To give you a bit of background on today’s tipple, Lochindaal was a distillery located in Port Charlotte, on Islay. It is now defunct, and usually when you see a whisky bearing the Lochindaal name, it is a Bruichladdich being done as a negociant‘s bottling. Lochindaal 2010 is from Berry Brothers & Rudd. This expression is a heavily peated Scottish malt that was aged in a first-fill bourbon barrel. As you will come to see shortly, this is a whiskey that doesn’t mess around when it comes to scent or flavor. It’s a small run of 238 bottles and comes in at a cask strength of 59.8%.
The Scotch
Lochindall 2010 is a lighter whisky that’s easy on the pour, only leaving faint legs. It’s a soft amber hue in the glass and very inviting to the eye. The aromas hit you from the bottle and the scent only becomes stronger on the pour.
This malt is smoky from the moment it hits the glass. I had to let it sit for a second to give my senses a chance to clear because all I could smell initially was peat, to the point of it being slightly overpowering. It has to be said though, that when you get beyond that there’s a lot going on to the nose.
Lochindall 2010 is a very dry smelling Scotch. The front end brings notes of burning sandalwood, apple and orange zest. This lifts leaving a heavy hit of spice, with notes of cinnamon and clove. We are left with a raisin sweetness and the inviting scent of baked wheat.

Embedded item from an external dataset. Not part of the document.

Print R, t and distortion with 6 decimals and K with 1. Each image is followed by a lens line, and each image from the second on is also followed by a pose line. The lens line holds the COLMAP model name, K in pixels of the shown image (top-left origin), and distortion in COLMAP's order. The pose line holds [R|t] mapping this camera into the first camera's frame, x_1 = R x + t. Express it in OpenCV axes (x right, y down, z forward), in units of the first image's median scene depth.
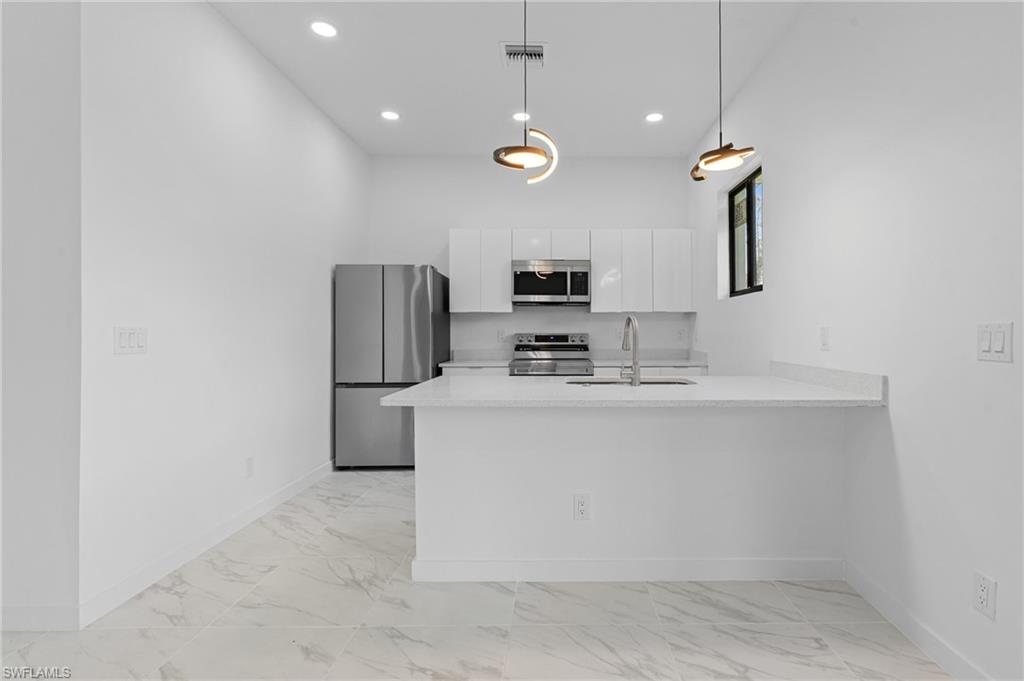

This is a whisky that will put hairs on your chest, and certainly hits hard on the first sip. Once the initial alcoholic charge has cleared your palate is hit with a pleasant but unexpected fizzy sensation. This carbonation is paired with sea salt and the heat of roasting chili. This is accompanied by notes of burning embers and more tones of dry spice. The finish is tropical with notes of grapefruit and the unmistakable citrus punch of lemon.
As I mentioned earlier I’m not a fan of peaty Scotches. This being said, I was very pleasantly surprised by this one. This is the sort of thing that on a cold winter’s day would be perfect for taking the chill off the bones. The best way to describe this whiskey is as explosive in the best possible sense.
Personally, I like something a little smoother as I’m more the sort to curl up and enjoy a long glass in front of the fire with a good book. This being said, Lochindaal 2010 probably wouldn’t be finding a permanent home in my liquor cabinet. There are two reasons for this. The price, which we’ll get to in a moment, but also because it’s not something I’d reach for regularly.
None of this means that this isn’t a very enjoyable whiskey and I can certainly see those of you that want to put a bit of fire in your belly while having a very tasty experience at the same time loving this expression. For me, personally, I would absolutely enjoy a glass or two if I were out with friends but not something I’d go looking for.
The Price
Lochindaal 2010 isn’t an inexpensive tipple, coming in at around £207 UK, but then, as I mentioned, there are only 238 bottles of it out there. At that price this would definitely be a great consideration for those collectors amongst you.